Coffee is taken with plenty of sugar (or in the countryside, salt) but generally no milk is taken. The star is the coffee and coffee bean hence the flavor profile of the coffee is the highlight. Often the ceremony is complemented by a traditional snack food, such as popcorn, peanuts or cooked barley. In most parts of Ethiopia, the coffee ceremony takes place three times a day - in the morning, at noon and in the evening. It is the main social event within the village and a time to discuss the community, politics or simply life. Typically a minimum of three cups (called Sini or Finjal) is offered, whereas the third round is considered to bestow a blessing. Transformation of the spirit is said to take place during the coffee ceremony through the completion of 'Abol' (the first round), 'Tona' (second round) and 'Baraka' (third round).
Ethiopian homage to coffee is always beautifully ceremonial. The ceremony is usually conducted by one young woman, dressed in the traditional Ethiopian white dress with coloured woven borders. The ceremony starts with the ceremonial apparatus being arranged upon a bed of long scented grasses. The roasting of the coffee beans is done in a flat pan over a tiny charcoal stove, the pungent smell mingling with the heady scent of incense (often Frankincense) that is always burned during the ceremony. The woman who is conducting the ceremony washes a handful of green coffee beans on the heated pan, then stirs and shakes the husks away.

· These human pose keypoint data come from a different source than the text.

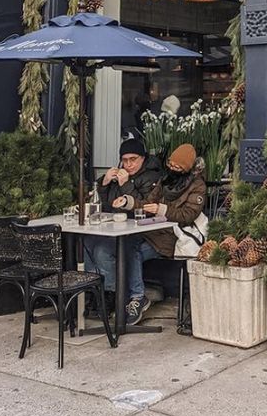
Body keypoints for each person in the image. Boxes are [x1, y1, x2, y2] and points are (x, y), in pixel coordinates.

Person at [113, 142, 206, 325]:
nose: (173, 169)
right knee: (125, 243)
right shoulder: (165, 181)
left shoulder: (197, 187)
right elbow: (148, 203)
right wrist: (128, 201)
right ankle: (131, 296)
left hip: (173, 236)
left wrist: (162, 209)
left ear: (187, 169)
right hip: (152, 230)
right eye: (171, 165)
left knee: (132, 250)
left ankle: (137, 298)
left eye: (178, 167)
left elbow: (188, 216)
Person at [84, 134, 163, 314]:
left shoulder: (153, 177)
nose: (129, 164)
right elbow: (105, 206)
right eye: (124, 160)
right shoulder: (118, 177)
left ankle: (113, 294)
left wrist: (126, 185)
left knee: (102, 251)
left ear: (143, 158)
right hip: (116, 230)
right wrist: (103, 184)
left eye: (133, 159)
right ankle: (95, 291)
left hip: (145, 234)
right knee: (87, 243)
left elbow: (144, 207)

When the coffee beans have turned black and shining and the aromatic oil is coaxed out of them, they are ground by a pestle and a long handled mortar.
Thereafter the woman announces when coffee is to be served and stands ready to bring a cup of coffee first to the eldest in the room and then to her family, friends and neighbors who have waited and watched the procedure. Gracefully pouring a steamy stream of coffee into each little cup from a height of one foot without an interruption requires years of practice.
The best Ethiopian coffee may be compared with the finest coffee in the world and naming ourselves "Habeshawit", highlights the coffee, the country and its people. To really understand the place of coffee in Ethiopian life, "Buna dabo naw", which when translated means "Coffee is our bread!"